Marty seemed to take a deep breath himself, apparently just as frustrated as Spenser himself was. "You really are pig-headed and stubborn, you know that? This isn't charity, Spenser. You still have a lot of friends on the force. For every new face there, there's one who remembers you. Believe it or not, most of them actually like you and consider you a friend." Smiling, he added, "Even some of the ones who thought you were a pain in the ass. A lot of the newer cops know you too, either by your reputation or because, at some point or another, you've helped them out somehow. You've helped a lot of people over the years my friend, now some of them want to help you. What's so wrong with that?"

Not giving up, Marty continued on as he walked over to the counter. "You need to face the facts. You're not Superman. And, even if," pausing momentarily at the look on Spenser's face, Marty didn't waiver, "if you get the feeling back in your arm and hand, it's going to be a while, months if you're honest with yourself, before you can go back to work.
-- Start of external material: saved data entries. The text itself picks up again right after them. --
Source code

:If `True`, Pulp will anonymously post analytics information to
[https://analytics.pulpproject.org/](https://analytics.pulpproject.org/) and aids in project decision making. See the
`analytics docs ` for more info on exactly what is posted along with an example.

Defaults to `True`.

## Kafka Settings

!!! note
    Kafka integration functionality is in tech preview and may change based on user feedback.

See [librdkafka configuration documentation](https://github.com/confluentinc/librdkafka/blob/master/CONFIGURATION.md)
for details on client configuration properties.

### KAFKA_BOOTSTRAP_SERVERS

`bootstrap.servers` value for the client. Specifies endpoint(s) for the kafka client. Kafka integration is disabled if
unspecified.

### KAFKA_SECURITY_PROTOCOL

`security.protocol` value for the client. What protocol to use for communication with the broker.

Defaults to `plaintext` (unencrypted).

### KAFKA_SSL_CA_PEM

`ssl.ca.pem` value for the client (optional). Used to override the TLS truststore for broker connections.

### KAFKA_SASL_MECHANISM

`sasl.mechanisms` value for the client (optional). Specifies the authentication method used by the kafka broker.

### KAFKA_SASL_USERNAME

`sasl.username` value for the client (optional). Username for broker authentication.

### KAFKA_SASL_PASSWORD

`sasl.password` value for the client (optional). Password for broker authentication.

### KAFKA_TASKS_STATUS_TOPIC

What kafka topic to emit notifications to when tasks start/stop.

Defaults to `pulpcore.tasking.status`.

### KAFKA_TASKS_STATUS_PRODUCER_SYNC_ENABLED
Since you aren't independently wealthy and I just happen to know your bank account is, well, let's just say it's less than healthy right now, you could use the help. It's great that Mahaffey is covering all of your medical bills, but I doubt he's going to pay your rent." Picking up an envelope with the words, "SECOND NOTICE" stamped in bright red letters, he added, "Or this." He set the envelope back on the counter.

Spenser was silent as he considered everything Marty had just said. Finally, he relented. Smiling, he patted Marty on the shoulder and said, "Thanks. For everything."

The microwave binged and the two men grinned.

"Well," Marty began, "I think that's my cue to get going. Besides, Katie will be back from visiting her mother early tomorrow morning and will not be happy at all if she finds the mess I left in the living room."

Chuckling, Spenser nodded as he walked with Marty to the door. "Goodnight," he said as he opened the door.

"Goodnight," Marty replied.

The two friends shook hands and Spenser watched for a moment as Marty walked down the hall. When his friend was out of sight, he shut the door.

After locking the door behind Marty, Spenser walked over to the table and picked up the envelope. For a moment, he just stared at it. After a few seconds he opened it. Marty had said there was a couple of hundred bucks in it. Spenser stared in shock at the wad of money. A couple of hundred? It looked like closer to eight or nine hundred dollars. Either they'd "passed the hat" to every person in the entire station, or the guys in homicide were very giving. He was touched by their generosity. He knew Marty was correct, it wouldn't be right to refuse the money. It wasn't charity. They were his friends and they just wanted to help him. That was, after all, what friends were for. To help each other when they needed a helping hand. As he'd told Hawk the previous day, some things he needed to do on his own. For some things though, he was willing to accept the help of friends.